Jay adds, "The goofiness and the comedy for us doesn't diminish whatsoever the earnestness and the importance of the task."

The task at hand with Jeff Who Lives at Home was to present an offbeat narrative (involving the epically distracted pursuit of an errand involving wood glue) with a cast of characters questioning their destiny. Jeff's brother (played by The Hangover's Ed Helm) has confused priorities and a marriage that is in distress. As for Sarandon's character, her dormant love life perks up, in an unforeseeable way.

And Jeff? He sees signs only discernible to him; his small quest is an unpredictable study in fate – a universe and its tiny lives within unfolding exactly as planned.

"When the idea of the film came together, it suddenly felt enormous to us," Mark says. "It's bigger in scope and idea and concept than anything we'd really made before.

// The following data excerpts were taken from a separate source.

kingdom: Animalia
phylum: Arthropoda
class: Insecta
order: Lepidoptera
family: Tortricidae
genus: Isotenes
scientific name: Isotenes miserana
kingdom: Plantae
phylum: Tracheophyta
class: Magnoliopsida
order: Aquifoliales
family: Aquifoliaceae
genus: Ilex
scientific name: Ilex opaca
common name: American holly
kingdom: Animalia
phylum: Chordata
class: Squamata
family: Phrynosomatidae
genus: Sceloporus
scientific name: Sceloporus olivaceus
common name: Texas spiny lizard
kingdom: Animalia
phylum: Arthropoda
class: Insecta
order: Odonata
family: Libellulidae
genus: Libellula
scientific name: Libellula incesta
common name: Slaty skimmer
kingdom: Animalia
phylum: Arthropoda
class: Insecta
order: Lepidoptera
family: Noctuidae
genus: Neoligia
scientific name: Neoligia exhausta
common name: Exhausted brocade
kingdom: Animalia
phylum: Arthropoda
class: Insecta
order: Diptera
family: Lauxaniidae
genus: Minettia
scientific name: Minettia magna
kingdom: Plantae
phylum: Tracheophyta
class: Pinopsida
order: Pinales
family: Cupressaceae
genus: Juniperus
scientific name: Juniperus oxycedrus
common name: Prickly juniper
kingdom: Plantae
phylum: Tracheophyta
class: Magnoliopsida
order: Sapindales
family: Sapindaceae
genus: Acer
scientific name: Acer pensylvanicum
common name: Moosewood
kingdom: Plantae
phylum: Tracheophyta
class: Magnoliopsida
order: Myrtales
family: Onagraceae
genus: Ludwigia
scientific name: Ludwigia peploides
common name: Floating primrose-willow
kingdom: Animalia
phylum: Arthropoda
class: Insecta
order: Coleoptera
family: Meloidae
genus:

And what that made us want to do is find a way to get small inside of that."

Jeff Who Lives at Home is indeed a bigger film for the brothers, whose career-launching The Puffy Chair was the do-it-yourself hit of Sundance in 2005. Jeff premiered at last year's Toronto International Film Festival, and was financed by Jason Reitman.

On the other hand, the duo is bringing the long-in-the-making The Do-Deca-Pentathlon (the story of two grown brothers who secretly hold a homemade Olympics) to this month's South by Southwest festival.

Brothers? Competing? The Duplass pair are often asked about working with each other, and whether there's friction involved. "The truth of it is, we're strength-in-numbers kind of people," Mark says. "We're obsessed with making the movie as good as it could possibly be, and we need to unite to fight the grander beast that is the bad movie the film might become if we're not on our toes."

Jay, the cameraman, agrees. "Some days on set, I'm physically exhausted, and I'm starting to lose my perspective on what the hell this movie is about. And so I rely on Mark to tell me that everything is going well, that I'm doing a good job, and that if I get to the end of the day, he'll get me a cheeseburger."

The Duplasses: Goofy and earnest, okay, but they ain't heavy to each other – they're brothers.